Klaus Merkel
March 7 – May 17, 2015
On occasion of the ars viva presentation in the main hall, Klaus Merkel (b. 1953, Heidelberg) presents his exhibition Écart Arrière in the foyer of the Kunstverein, a series of equal-sized canvases that the artist has realized over the course of the last 22 years, all conforming to the same pictorial system. Merkel conceived his Katalogbilder in the early 1990s: seven large panels on which he presents in a linear sequence all of his work realized from 1988-1995, replicated in a scale of 1:10. From this archive of miniature paintings, he appropriates his own work in order ‘to paint pictures with pictures’. Comparable with abstract rectangular playing card formats, these miniatures can be repeated as such from painting to painting, or can take new shape within the work. Painted on a rich variety of backdrops — from monochromatic fields to perspectival grids to flowing gradients or traces of palette-like brushstrokes— they can appear individually, in sequence, overlaid or freely applied on the picture plane. This self-referential system allowing pictures to be read individually or as an ensemble unleashes a horizon of possibilities detached from any obvious chronology. While Merkel’s work strongly inscribes itself into the history and theoretical discourses of painting that raise the question of context, organization and framing, the exhibition Écart Arrière provides a current and direct reading of his works in connection to those tendencies of contemporary art utilizing the internet and digital technologies as a tool.
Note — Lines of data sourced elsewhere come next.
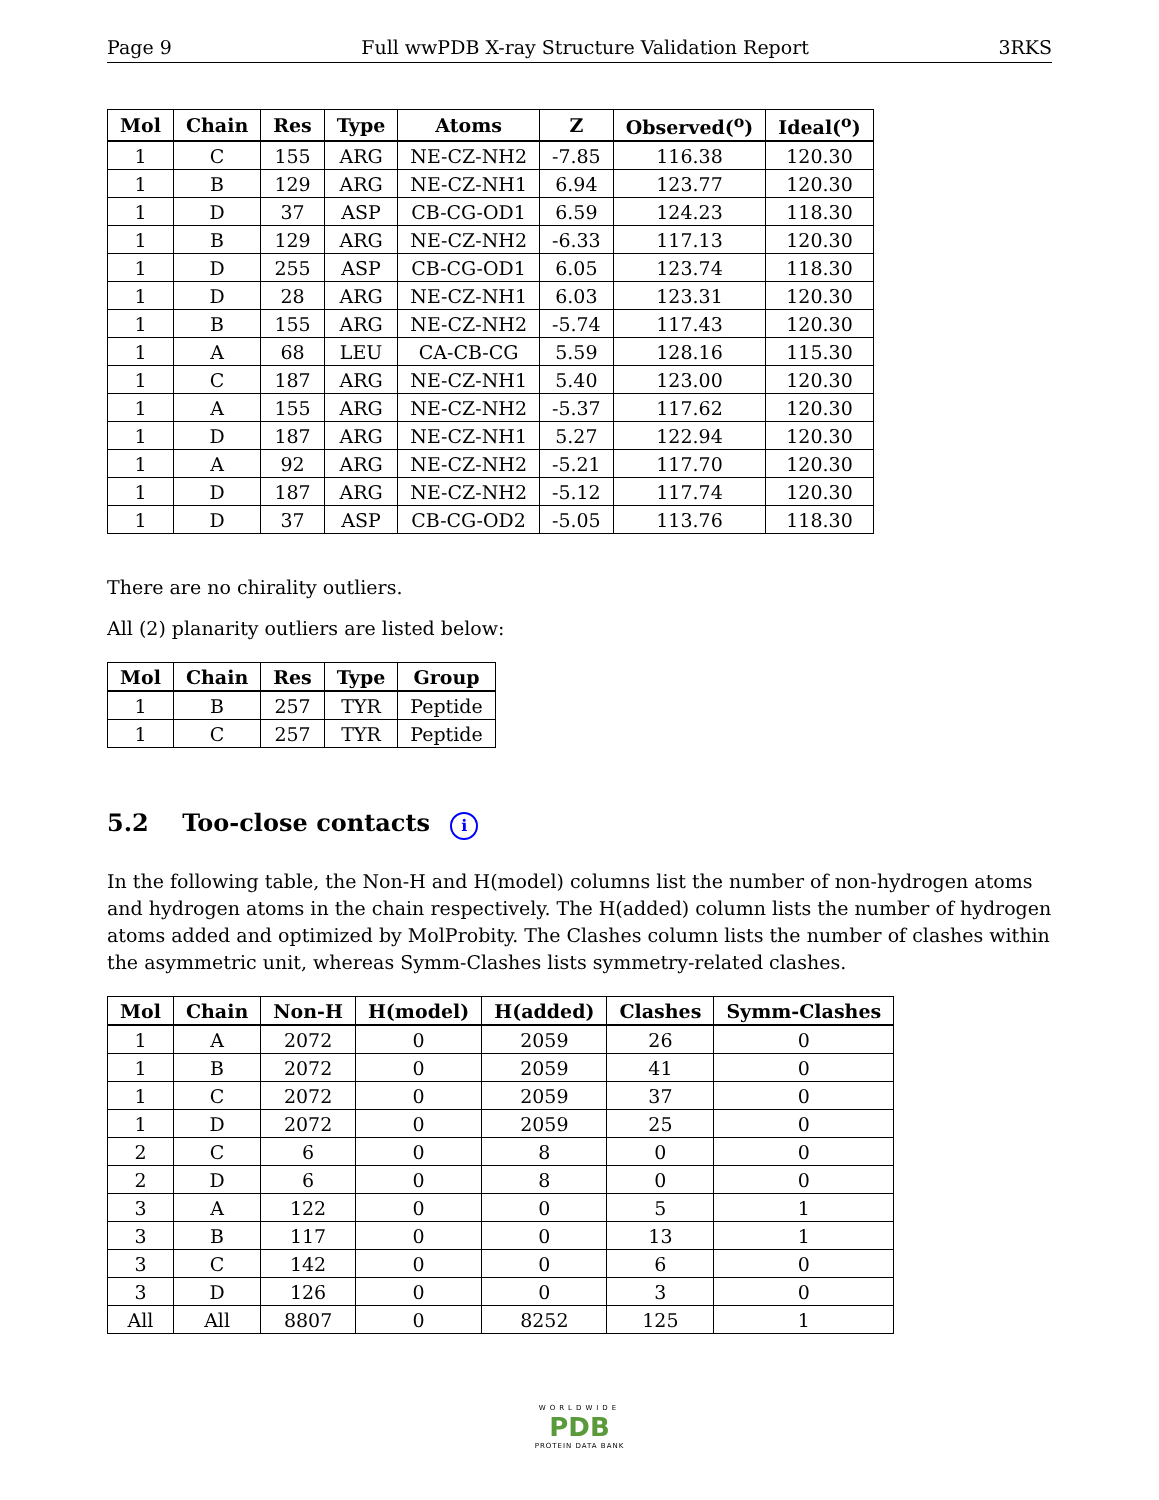Page 9 Full wwPDB X-ray Structure Validation Report 3RKS
| Mol | Chain | Res | Type | Atoms | Z | Observed(<sup>o</sup>) | Ideal(<sup>o</sup>) |
| --- | --- | --- | --- | --- | --- | --- | --- |
| 1 | C | 155 | ARG | NE-CZ-NH2 | -7.85 | 116.38 | 120.30 |
| 1 | B | 129 | ARG | NE-CZ-NH1 | 6.94 | 123.77 | 120.30 |
| 1 | D | 37 | ASP | CB-CG-OD1 | 6.59 | 124.23 | 118.30 |
| 1 | B | 129 | ARG | NE-CZ-NH2 | -6.33 | 117.13 | 120.30 |
| 1 | D | 255 | ASP | CB-CG-OD1 | 6.05 | 123.74 | 118.30 |
| 1 | D | 28 | ARG | NE-CZ-NH1 | 6.03 | 123.31 | 120.30 |
| 1 | B | 155 | ARG | NE-CZ-NH2 | -5.74 | 117.43 | 120.30 |
| 1 | A | 68 | LEU | CA-CB-CG | 5.59 | 128.16 | 115.30 |
| 1 | C | 187 | ARG | NE-CZ-NH1 | 5.40 | 123.00 | 120.30 |
| 1 | A | 155 | ARG | NE-CZ-NH2 | -5.37 | 117.62 | 120.30 |
| 1 | D | 187 | ARG | NE-CZ-NH1 | 5.27 | 122.94 | 120.30 |
| 1 | A | 92 | ARG | NE-CZ-NH2 | -5.21 | 117.70 | 120.30 |
| 1 | D | 187 | ARG | NE-CZ-NH2 | -5.12 | 117.74 | 120.30 |
| 1 | D | 37 | ASP | CB-CG-OD2 | -5.05 | 113.76 | 118.30 |
There are no chirality outliers.
All (2) planarity outliers are listed below:
| Mol | Chain | Res | Type | Group |
| --- | --- | --- | --- | --- |
| 1 | B | 257 | TYR | Peptide |
| 1 | C | 257 | TYR | Peptide |
5.2 Too-close contacts i
In the following table, the Non-H and H(model) columns list the number of non-hydrogen atoms and hydrogen atoms in the chain respectively. The H(added) column lists the number of hydrogen atoms added and optimized by MolProbity. The Clashes column lists the number of clashes within the asymmetric unit, whereas Symm-Clashes lists symmetry-related clashes.
| Mol | Chain | Non-H | H(model) | H(added) | Clashes | Symm-Clashes |
| --- | --- | --- | --- | --- | --- | --- |
| 1 | A | 2072 | 0 | 2059 | 26 | 0 |
| 1 | B | 2072 | 0 | 2059 | 41 | 0 |
| 1 | C | 2072 | 0 | 2059 | 37 | 0 |
| 1 | D | 2072 | 0 | 2059 | 25 | 0 |
| 2 | C | 6 | 0 | 8 | 0 | 0 |
| 2 | D | 6 | 0 | 8 | 0 | 0 |
| 3 | A | 122 | 0 | 0 | 5 | 1 |
| 3 | B | 117 | 0 | 0 | 13 | 1 |
| 3 | C | 142 | 0 | 0 | 6 | 0 |
| 3 | D | 126 | 0 | 0 | 3 | 0 |
| All | All | 8807 | 0 | 8252 | 125 | 1 |
WORLDWIDE
PDB
PROTEIN DATA BANK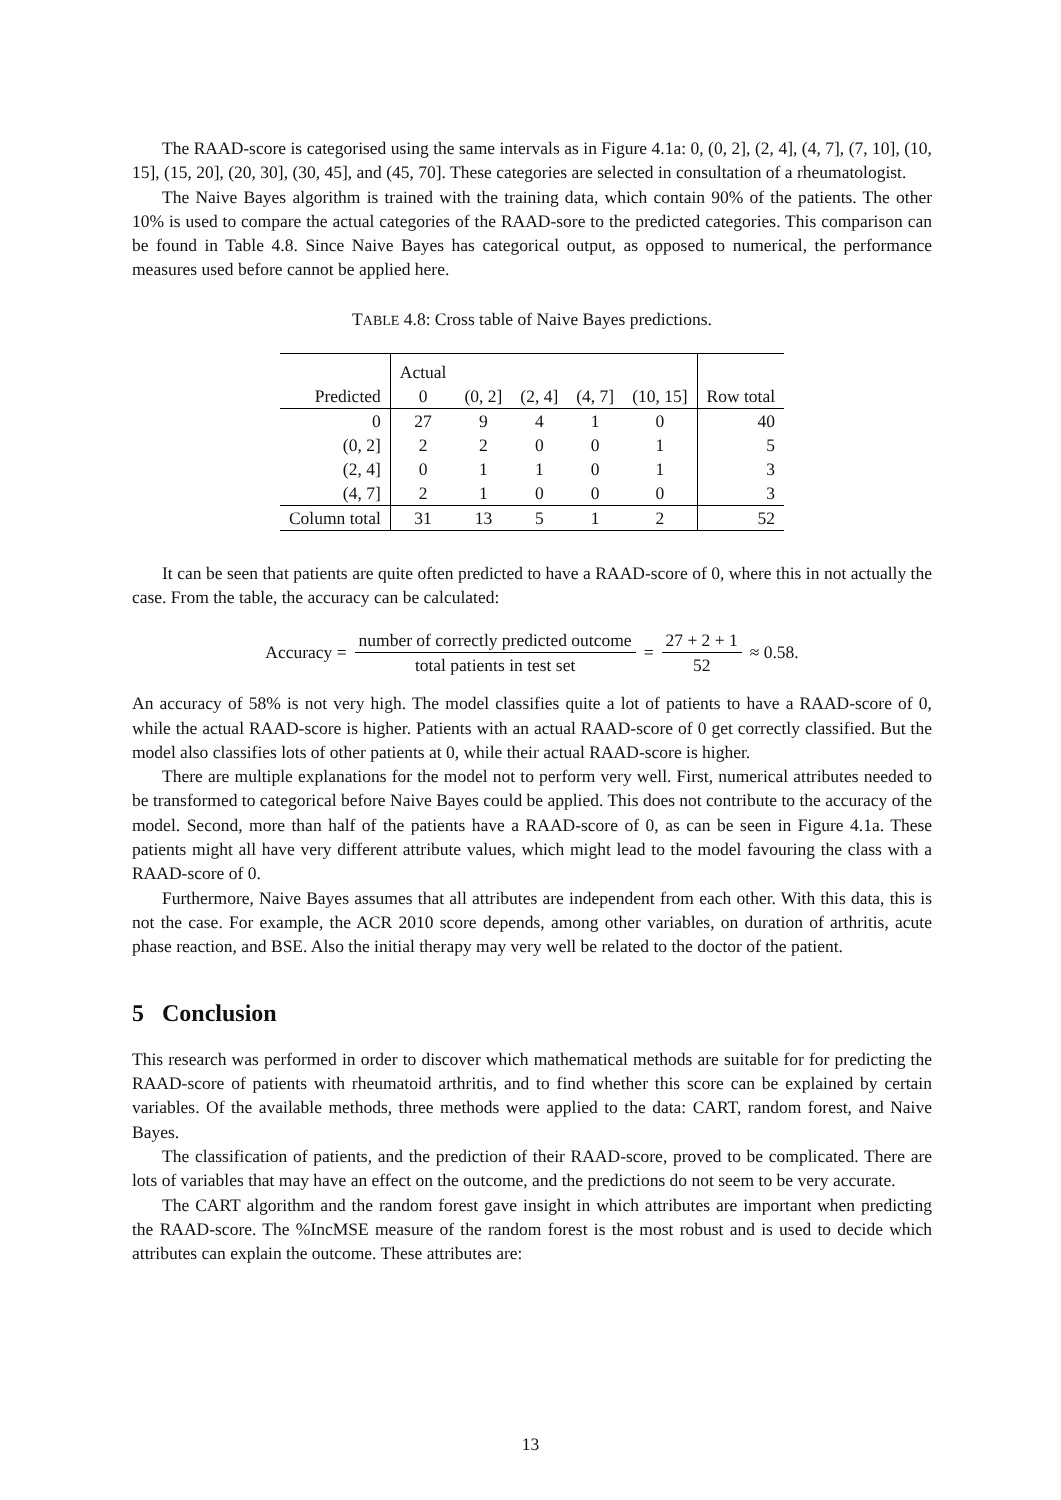The RAAD-score is categorised using the same intervals as in Figure 4.1a: 0, (0, 2], (2, 4], (4, 7], (7, 10], (10, 15], (15, 20], (20, 30], (30, 45], and (45, 70]. These categories are selected in consultation of a rheumatologist.
The Naive Bayes algorithm is trained with the training data, which contain 90% of the patients. The other 10% is used to compare the actual categories of the RAAD-sore to the predicted categories. This comparison can be found in Table 4.8. Since Naive Bayes has categorical output, as opposed to numerical, the performance measures used before cannot be applied here.
TABLE 4.8: Cross table of Naive Bayes predictions.
| | Actual | | | | | |
| Predicted | 0 | (0, 2] | (2, 4] | (4, 7] | (10, 15] | Row total |
| 0 | 27 | 9 | 4 | 1 | 0 | 40 |
| (0, 2] | 2 | 2 | 0 | 0 | 1 | 5 |
| (2, 4] | 0 | 1 | 1 | 0 | 1 | 3 |
| (4, 7] | 2 | 1 | 0 | 0 | 0 | 3 |
| Column total | 31 | 13 | 5 | 1 | 2 | 52 |
It can be seen that patients are quite often predicted to have a RAAD-score of 0, where this in not actually the case. From the table, the accuracy can be calculated:
Accuracy = number of correctly predicted outcome total patients in test set = 27 + 2 + 1 52 ≈ 0.58.
An accuracy of 58% is not very high. The model classifies quite a lot of patients to have a RAAD-score of 0, while the actual RAAD-score is higher. Patients with an actual RAAD-score of 0 get correctly classified. But the model also classifies lots of other patients at 0, while their actual RAAD-score is higher.
There are multiple explanations for the model not to perform very well. First, numerical attributes needed to be transformed to categorical before Naive Bayes could be applied. This does not contribute to the accuracy of the model. Second, more than half of the patients have a RAAD-score of 0, as can be seen in Figure 4.1a. These patients might all have very different attribute values, which might lead to the model favouring the class with a RAAD-score of 0.
Furthermore, Naive Bayes assumes that all attributes are independent from each other. With this data, this is not the case. For example, the ACR 2010 score depends, among other variables, on duration of arthritis, acute phase reaction, and BSE. Also the initial therapy may very well be related to the doctor of the patient.
5 Conclusion
This research was performed in order to discover which mathematical methods are suitable for for predicting the RAAD-score of patients with rheumatoid arthritis, and to find whether this score can be explained by certain variables. Of the available methods, three methods were applied to the data: CART, random forest, and Naive Bayes.
The classification of patients, and the prediction of their RAAD-score, proved to be complicated. There are lots of variables that may have an effect on the outcome, and the predictions do not seem to be very accurate.
The CART algorithm and the random forest gave insight in which attributes are important when predicting the RAAD-score. The %IncMSE measure of the random forest is the most robust and is used to decide which attributes can explain the outcome. These attributes are:
13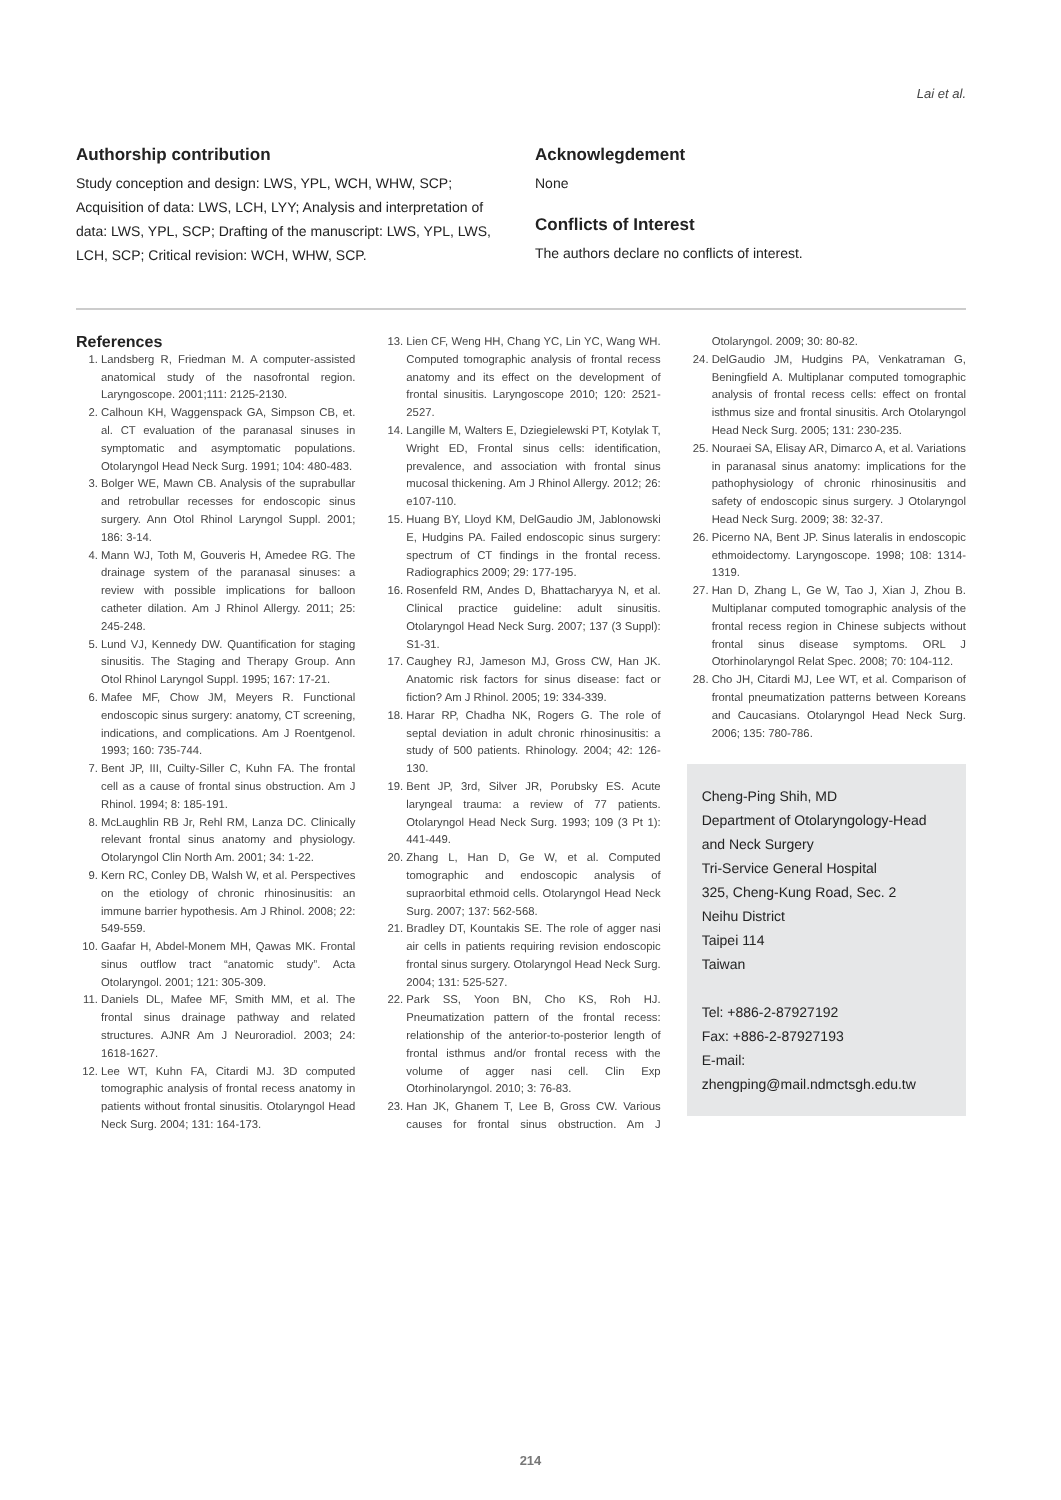Lai et al.
Authorship contribution
Study conception and design: LWS, YPL, WCH, WHW, SCP; Acquisition of data: LWS, LCH, LYY; Analysis and interpretation of data: LWS, YPL, SCP; Drafting of the manuscript: LWS, YPL, LWS, LCH, SCP; Critical revision: WCH, WHW, SCP.
Acknowlegdement
None
Conflicts of Interest
The authors declare no conflicts of interest.
References
1. Landsberg R, Friedman M. A computer-assisted anatomical study of the nasofrontal region. Laryngoscope. 2001;111: 2125-2130.
2. Calhoun KH, Waggenspack GA, Simpson CB, et. al. CT evaluation of the paranasal sinuses in symptomatic and asymptomatic populations. Otolaryngol Head Neck Surg. 1991; 104: 480-483.
3. Bolger WE, Mawn CB. Analysis of the suprabullar and retrobullar recesses for endoscopic sinus surgery. Ann Otol Rhinol Laryngol Suppl. 2001; 186: 3-14.
4. Mann WJ, Toth M, Gouveris H, Amedee RG. The drainage system of the paranasal sinuses: a review with possible implications for balloon catheter dilation. Am J Rhinol Allergy. 2011; 25: 245-248.
5. Lund VJ, Kennedy DW. Quantification for staging sinusitis. The Staging and Therapy Group. Ann Otol Rhinol Laryngol Suppl. 1995; 167: 17-21.
6. Mafee MF, Chow JM, Meyers R. Functional endoscopic sinus surgery: anatomy, CT screening, indications, and complications. Am J Roentgenol. 1993; 160: 735-744.
7. Bent JP, III, Cuilty-Siller C, Kuhn FA. The frontal cell as a cause of frontal sinus obstruction. Am J Rhinol. 1994; 8: 185-191.
8. McLaughlin RB Jr, Rehl RM, Lanza DC. Clinically relevant frontal sinus anatomy and physiology. Otolaryngol Clin North Am. 2001; 34: 1-22.
9. Kern RC, Conley DB, Walsh W, et al. Perspectives on the etiology of chronic rhinosinusitis: an immune barrier hypothesis. Am J Rhinol. 2008; 22: 549-559.
10. Gaafar H, Abdel-Monem MH, Qawas MK. Frontal sinus outflow tract “anatomic study”. Acta Otolaryngol. 2001; 121: 305-309.
11. Daniels DL, Mafee MF, Smith MM, et al. The frontal sinus drainage pathway and related structures. AJNR Am J Neuroradiol. 2003; 24: 1618-1627.
12. Lee WT, Kuhn FA, Citardi MJ. 3D computed tomographic analysis of frontal recess anatomy in patients without frontal sinusitis. Otolaryngol Head Neck Surg. 2004; 131: 164-173.
13. Lien CF, Weng HH, Chang YC, Lin YC, Wang WH. Computed tomographic analysis of frontal recess anatomy and its effect on the development of frontal sinusitis. Laryngoscope 2010; 120: 2521-2527.
14. Langille M, Walters E, Dziegielewski PT, Kotylak T, Wright ED, Frontal sinus cells: identification, prevalence, and association with frontal sinus mucosal thickening. Am J Rhinol Allergy. 2012; 26: e107-110.
15. Huang BY, Lloyd KM, DelGaudio JM, Jablonowski E, Hudgins PA. Failed endoscopic sinus surgery: spectrum of CT findings in the frontal recess. Radiographics 2009; 29: 177-195.
16. Rosenfeld RM, Andes D, Bhattacharyya N, et al. Clinical practice guideline: adult sinusitis. Otolaryngol Head Neck Surg. 2007; 137 (3 Suppl): S1-31.
17. Caughey RJ, Jameson MJ, Gross CW, Han JK. Anatomic risk factors for sinus disease: fact or fiction? Am J Rhinol. 2005; 19: 334-339.
18. Harar RP, Chadha NK, Rogers G. The role of septal deviation in adult chronic rhinosinusitis: a study of 500 patients. Rhinology. 2004; 42: 126-130.
19. Bent JP, 3rd, Silver JR, Porubsky ES. Acute laryngeal trauma: a review of 77 patients. Otolaryngol Head Neck Surg. 1993; 109 (3 Pt 1): 441-449.
20. Zhang L, Han D, Ge W, et al. Computed tomographic and endoscopic analysis of supraorbital ethmoid cells. Otolaryngol Head Neck Surg. 2007; 137: 562-568.
21. Bradley DT, Kountakis SE. The role of agger nasi air cells in patients requiring revision endoscopic frontal sinus surgery. Otolaryngol Head Neck Surg. 2004; 131: 525-527.
22. Park SS, Yoon BN, Cho KS, Roh HJ. Pneumatization pattern of the frontal recess: relationship of the anterior-to-posterior length of frontal isthmus and/or frontal recess with the volume of agger nasi cell. Clin Exp Otorhinolaryngol. 2010; 3: 76-83.
23. Han JK, Ghanem T, Lee B, Gross CW. Various causes for frontal sinus obstruction. Am J Otolaryngol. 2009; 30: 80-82.
24. DelGaudio JM, Hudgins PA, Venkatraman G, Beningfield A. Multiplanar computed tomographic analysis of frontal recess cells: effect on frontal isthmus size and frontal sinusitis. Arch Otolaryngol Head Neck Surg. 2005; 131: 230-235.
25. Nouraei SA, Elisay AR, Dimarco A, et al. Variations in paranasal sinus anatomy: implications for the pathophysiology of chronic rhinosinusitis and safety of endoscopic sinus surgery. J Otolaryngol Head Neck Surg. 2009; 38: 32-37.
26. Picerno NA, Bent JP. Sinus lateralis in endoscopic ethmoidectomy. Laryngoscope. 1998; 108: 1314-1319.
27. Han D, Zhang L, Ge W, Tao J, Xian J, Zhou B. Multiplanar computed tomographic analysis of the frontal recess region in Chinese subjects without frontal sinus disease symptoms. ORL J Otorhinolaryngol Relat Spec. 2008; 70: 104-112.
28. Cho JH, Citardi MJ, Lee WT, et al. Comparison of frontal pneumatization patterns between Koreans and Caucasians. Otolaryngol Head Neck Surg. 2006; 135: 780-786.
Cheng-Ping Shih, MD
Department of Otolaryngology-Head and Neck Surgery
Tri-Service General Hospital
325, Cheng-Kung Road, Sec. 2
Neihu District
Taipei 114
Taiwan
Tel: +886-2-87927192
Fax: +886-2-87927193
E-mail:
zhengping@mail.ndmctsgh.edu.tw
214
Layered planes, links and cropping reminiscent of computer windows; an endless archive of information; a language related to mathematics that we can’t directly understand; vibrant colors that turn the canvas into a flickering screen; compositions that could have derived from Photoshop — all these examples of painting elements evoke virtual reality on the one hand; and on the other, the synchronicity and simultaneity of the internet. Although Klaus Merkel’s painting does not narrate stories, it displays an aesthetic formulation that clearly reacts to the technological developments of its time.